Les communes s'inquiètent du nouveau cours dénommé "encadrement pédagogique alternatif", aussi surnommé le "cours de rien". Il doit être mis en place en janvier prochain, avant une version définitive à partir du mois de septembre 2016, pour les élèves ne voulant suivre ni le cours de religion ni celui de morale. Un cours dont l'organisation est à charge des pouvoirs organisateurs. Or dans l'enseignement communal, cela veut dire que ce sont les communes qui vont devoir payer. Et cela, certaines en tout cas ont déjà fait savoir qu'elles n'en voulaient pas.

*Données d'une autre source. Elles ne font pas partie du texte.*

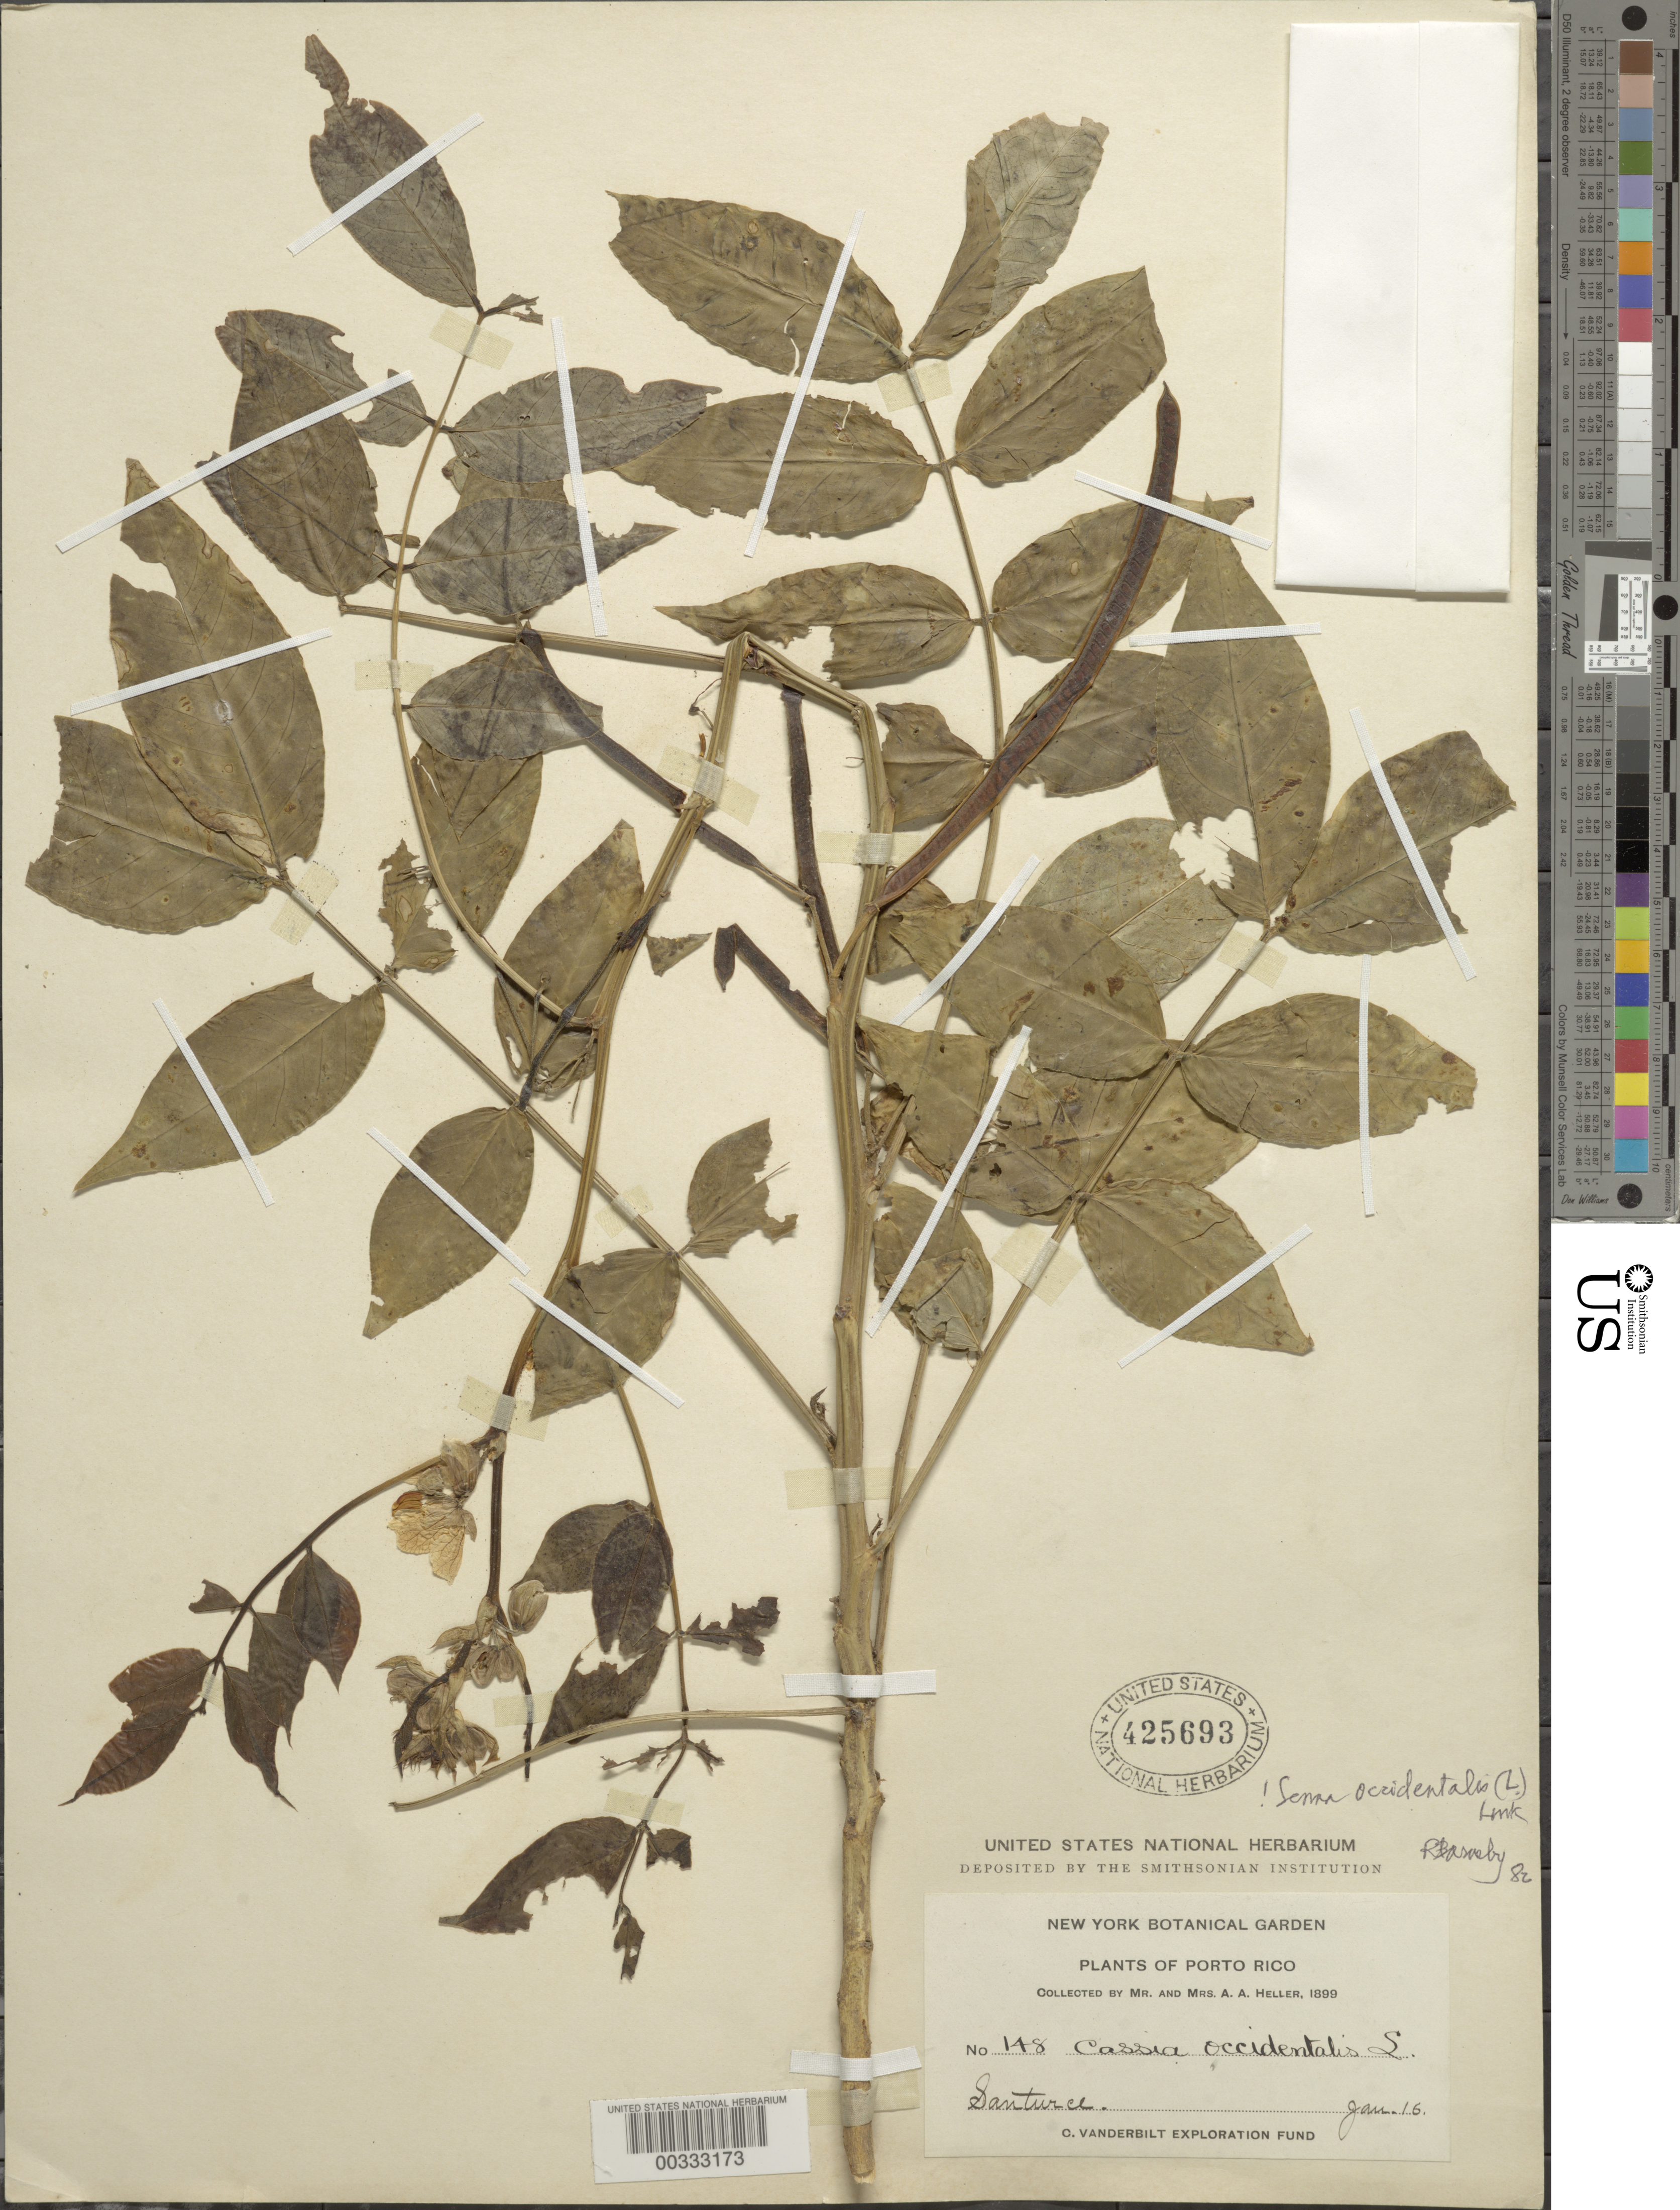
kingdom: Plantae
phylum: Tracheophyta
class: Magnoliopsida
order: Fabales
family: Fabaceae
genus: Senna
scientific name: Senna occidentalis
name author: (L.) Link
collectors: A. A. Heller & E. G. Heller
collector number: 148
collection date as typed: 15 Jan 1899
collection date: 1899-01-15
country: Puerto Rico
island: Greater Antilles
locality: Santurce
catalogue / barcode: US 425693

Le Conseil de l'Enseignement des Communes et Provinces propose aux communes de voter une motion sur les conséquences de ce "cours de rien". La commune de Verlaine l'a déjà approuvée à l'unanimité.

Parce que pour Patrick Danze, l'échevin de l'enseignement, cette nouvelle organisation pose un triple problème."Il y a un problème financier, organisationnel et un peu social. Ce cours va devoir être donné en même temps que le cours de religion/morale. Et donc automatiquement, il sera donné par une personne qui n’est pas prévue pour l’instant dans le cadre, et ce sera un financement sur fonds propres, donc ça va nous poser un problème dans notre budget. Maintenant, au niveau organisationnel, nous avons réalisé sur fonds propres ces dernières années onze classes. Or ces classes sont complètement utilisées, donc s’il faut trouver un local pour donner ce cours, j’ai un problème de classe. Enfin, il y a une pénalité sociale parce que comme le financement n’est pas le même pour les cours de religion/morale que pour le "cours de rien", il y a une inégalité entre un enfant et un autre".

Des dizaines de milliers d'euros

Verlaine ne compte que 4.000 habitants mais son unique école communale accueille 540 élèves répartis dans 16 classes primaires. A raison de deux périodes par classe, l'organisation de ce cours représenterait plus d'un temps plein. La charge budgétaire se chiffre en dizaines de milliers d'euros. Cela dit, la commune n'est pas contre ce cours, insiste l'échevin, bien au contraire.

Dans le Hainaut, à Estaimpuis, le bourgmestre a déjà fait savoir qu'il refusait de payer ce cours dont le financement devrait, selon lui, être assuré par la Communauté française. Il a calculé que dans sa commune, avec cinq ou six élèves pour ce cours dans chacune des 5 écoles communales, cela représenterait un temps plein supplémentaire.

Intenable en cette période où les communes rencontrent de plus en plus de difficultés à boucler leurs budgets. D'autres communes vont probablement elles aussi approuver la motion. A Verlaine en tout cas, des contacts ont déjà été pris avec les communes voisines.